Ama, eğer Çankaya'da bir dönem daha kalacaksa, bunu uygun görmem...
Çünkü arkasındaki halk desteğini bilmiyorum.
Bilsem bile, yahut meclisin halk adına parmak kaldıracağını kabullensem bile koskoca ülkede Çankaya'ya Demirel'den başkasının lâyık olmadığı duygusuna kapılıyorum... Bu duygu, ülkem adına beni komplekse sürüklüyor.
*
Bence kabahat, öbür liderlerdedir.
Cumhurbaşkanlığı için gerekli Anayasa düzenlemesini konuşurlarken, meseleyi getirip getirip, hep Demirel'e endekslediler...
Kimi süresini uzatalım dedi. Kimi bir dönem daha kalsın dedi... Yanlış oldu.
Halbuki bunu, Demirel'in dışında tartışacaklardı. Demirel'i bu işe hiç katmayacaklardı.

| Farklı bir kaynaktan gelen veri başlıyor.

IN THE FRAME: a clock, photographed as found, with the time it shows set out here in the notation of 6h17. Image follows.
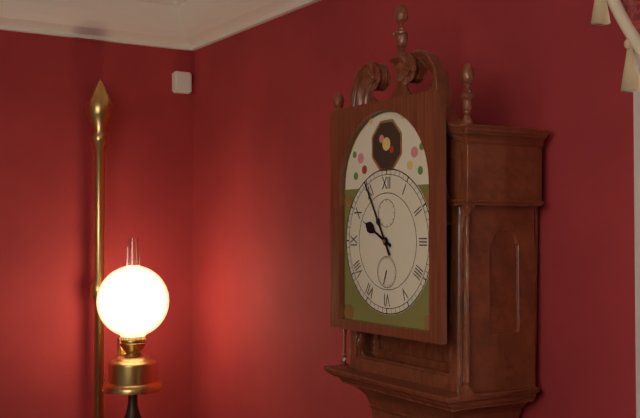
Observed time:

Aynı kişi, 2 kere seçilecekse, şimdiki 5+5 önerisi, zaten yeterliydi... O formül, Demirel'i bize tekrar getirebilirdi... Bu tür tartışmalara da gerek kalmazdı.
Acaba diyorum, kasten mi yaptılar? Demirel'i antipatik göstermek mi istediler?
Yoo... bu derece tertipli olabileceklerini sanmam ama Demirel'in iradesi dışında gelişen -Demirel'le ilgili- girişimler, bence Demirel'in şansını azalttı. Anayasa değişikliğini zora soktu.
Ama şimdilik böyle.
1 ay, 2 ay sonra hangi noktaya geliriz, bilinmez.